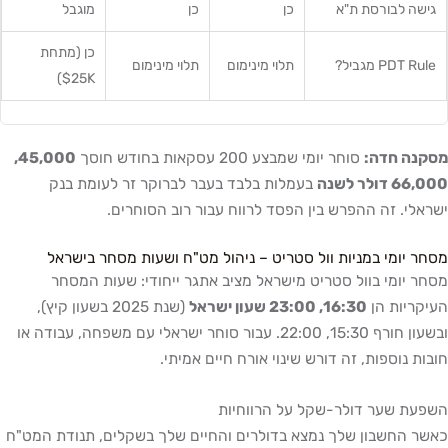
גישה לבורסת ת"א
כן
כן
מוגבל
כן (מתחת
PDT Rule מגביל?
תלוי מינימום
תלוי מינימום
25K$)
מסקנה חדה:
סוחר יומי שמבצע 200 עסקאות בחודש חוסך
45,000,
66,000 דולר לשנה
בעמלות בלבד בעבר לברוקר זר לעומת בנק
ישראלי. זה ההפרש בין הפסד לרווח עבור רוב הסוחרים.
מסחר יומי במניות וול סטריט – ניהול מט"ח ושעות מסחר בישראל
מסחר יומי בוול סטריט מישראל מציב אתגר ייחודי: שעות המסחר
העיקריות הן
16:30, 23:00 שעון ישראל
(שנת 2025 בשעון קיץ),
ובשעון חורף 15:30, 22:00. עבור סוחר ישראלי עם משפחה, עבודה או
חובות נוספות, זה דורש שינוי אורח חיים אמיתי.
השפעת שער דולר-שקל על הרווחיות
כאשר החשבון שלך נמצא בדולרים והחיים שלך בשקלים, תנודת המט"ח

### Instructions for the task
From the records above, reproduce exactly the lines from the one with "ישראלי. זה ההפרש" to the one with "ובשעון חורף 15:30, 22:00.", both included, and no others.

### Task solution
ישראלי. זה ההפרש בין הפסד לרווח עבור רוב הסוחרים.
מסחר יומי במניות וול סטריט – ניהול מט"ח ושעות מסחר בישראל
מסחר יומי בוול סטריט מישראל מציב אתגר ייחודי: שעות המסחר
העיקריות הן
16:30, 23:00 שעון ישראל
(שנת 2025 בשעון קיץ),
ובשעון חורף 15:30, 22:00. עבור סוחר ישראלי עם משפחה, עבודה או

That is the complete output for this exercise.